Hi Every one
First, I apologize if any of my doubts sound like baby questions. I’m new in this field. Currently I’m trying to use spls to make models using spectroscopic data gathered using LIBS. My goal is to make a multi element concentration regression. I have 300 spectra out of 5 different steel alloys. Each spectra has 6000 predictors (Wavelengths). I want to make predictions about the concentration of 5 elements. So, my X matrix is 1500x6000 and my Y matrix is 1500x5. My plan is to use SPLS to make features selection (could be regression?). I made a first try approaching this problem as a classification problem, just to warm up and get insights about possibly important predictors. I got really good results. Now, as said above, I’m going further to make regression on elemental composition.

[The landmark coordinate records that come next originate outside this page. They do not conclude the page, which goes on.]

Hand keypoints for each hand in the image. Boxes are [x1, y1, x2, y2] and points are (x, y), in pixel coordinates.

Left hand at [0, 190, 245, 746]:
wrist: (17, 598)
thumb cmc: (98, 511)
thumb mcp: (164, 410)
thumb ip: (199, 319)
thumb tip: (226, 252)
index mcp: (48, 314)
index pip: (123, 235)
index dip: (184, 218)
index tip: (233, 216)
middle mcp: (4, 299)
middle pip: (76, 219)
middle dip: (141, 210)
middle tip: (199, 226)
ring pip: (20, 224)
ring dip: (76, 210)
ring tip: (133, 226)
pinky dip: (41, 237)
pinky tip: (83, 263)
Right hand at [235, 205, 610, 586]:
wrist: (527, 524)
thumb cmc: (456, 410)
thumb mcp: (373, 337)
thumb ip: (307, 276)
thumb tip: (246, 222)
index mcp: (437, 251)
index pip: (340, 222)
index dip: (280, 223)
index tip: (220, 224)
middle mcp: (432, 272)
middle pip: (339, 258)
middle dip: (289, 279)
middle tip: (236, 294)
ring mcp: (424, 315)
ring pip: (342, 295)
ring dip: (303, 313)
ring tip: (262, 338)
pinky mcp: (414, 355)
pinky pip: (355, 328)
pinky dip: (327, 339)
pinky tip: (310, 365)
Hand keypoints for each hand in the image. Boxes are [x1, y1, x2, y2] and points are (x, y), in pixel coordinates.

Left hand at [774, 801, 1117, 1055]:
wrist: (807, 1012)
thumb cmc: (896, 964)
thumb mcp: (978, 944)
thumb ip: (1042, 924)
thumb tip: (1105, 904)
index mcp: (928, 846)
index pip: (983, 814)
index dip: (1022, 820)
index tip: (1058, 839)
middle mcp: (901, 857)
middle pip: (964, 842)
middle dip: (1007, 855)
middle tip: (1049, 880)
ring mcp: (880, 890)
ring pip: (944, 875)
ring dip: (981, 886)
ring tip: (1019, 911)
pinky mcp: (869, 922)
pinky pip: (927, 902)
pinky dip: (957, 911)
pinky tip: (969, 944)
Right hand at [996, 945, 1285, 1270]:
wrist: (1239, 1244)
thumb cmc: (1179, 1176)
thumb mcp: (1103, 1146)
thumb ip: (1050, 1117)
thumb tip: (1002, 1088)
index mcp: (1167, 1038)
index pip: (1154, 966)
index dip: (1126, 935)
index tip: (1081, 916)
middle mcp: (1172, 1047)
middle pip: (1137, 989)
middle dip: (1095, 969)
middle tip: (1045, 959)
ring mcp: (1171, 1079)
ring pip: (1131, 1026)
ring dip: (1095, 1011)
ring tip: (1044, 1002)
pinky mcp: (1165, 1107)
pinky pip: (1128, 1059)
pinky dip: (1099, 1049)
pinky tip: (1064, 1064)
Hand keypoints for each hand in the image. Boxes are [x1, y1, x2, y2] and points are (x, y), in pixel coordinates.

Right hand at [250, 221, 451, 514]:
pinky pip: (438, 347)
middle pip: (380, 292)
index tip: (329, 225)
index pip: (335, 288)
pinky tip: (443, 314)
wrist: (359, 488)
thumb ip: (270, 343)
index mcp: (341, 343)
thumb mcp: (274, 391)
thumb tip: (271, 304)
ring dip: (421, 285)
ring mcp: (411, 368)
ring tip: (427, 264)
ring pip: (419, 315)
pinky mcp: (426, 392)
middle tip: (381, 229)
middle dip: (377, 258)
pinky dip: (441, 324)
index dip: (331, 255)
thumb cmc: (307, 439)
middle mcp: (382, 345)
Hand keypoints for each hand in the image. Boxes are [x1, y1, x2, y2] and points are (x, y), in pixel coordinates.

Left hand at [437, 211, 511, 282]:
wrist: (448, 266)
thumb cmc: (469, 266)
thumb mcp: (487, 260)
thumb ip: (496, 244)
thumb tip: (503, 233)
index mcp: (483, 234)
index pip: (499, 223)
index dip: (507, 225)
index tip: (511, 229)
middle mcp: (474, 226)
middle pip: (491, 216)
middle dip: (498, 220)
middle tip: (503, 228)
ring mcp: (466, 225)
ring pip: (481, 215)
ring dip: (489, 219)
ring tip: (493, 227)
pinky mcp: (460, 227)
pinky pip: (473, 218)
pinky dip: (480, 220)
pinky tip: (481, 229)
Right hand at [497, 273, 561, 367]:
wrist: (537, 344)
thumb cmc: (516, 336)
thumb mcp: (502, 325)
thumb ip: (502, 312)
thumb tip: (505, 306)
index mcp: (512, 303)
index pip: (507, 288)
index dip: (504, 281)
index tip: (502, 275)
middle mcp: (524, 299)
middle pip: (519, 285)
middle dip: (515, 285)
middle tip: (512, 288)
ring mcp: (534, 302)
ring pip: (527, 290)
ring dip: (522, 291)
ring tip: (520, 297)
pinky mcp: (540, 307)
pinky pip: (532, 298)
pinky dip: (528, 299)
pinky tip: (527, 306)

Signals from some elements are easier than others to detect and spectral data is full of noise.
My question is about the output of pls() and the predict method.
When I use predict on pls() output, I get predictions for the 5 elements I’m modeling but got it for each component. I have for example 10 components so I have 10 different predictions for the Yi column. Should I make the final linear model between Y and Latent components or is this result in the pls output? Sorry, I’m reading the documentation and papers about the method, but I’m confused by terminology.
Could I have a quick explanation about the elements “predict”, “variate” and “B.hat”?
Thank you!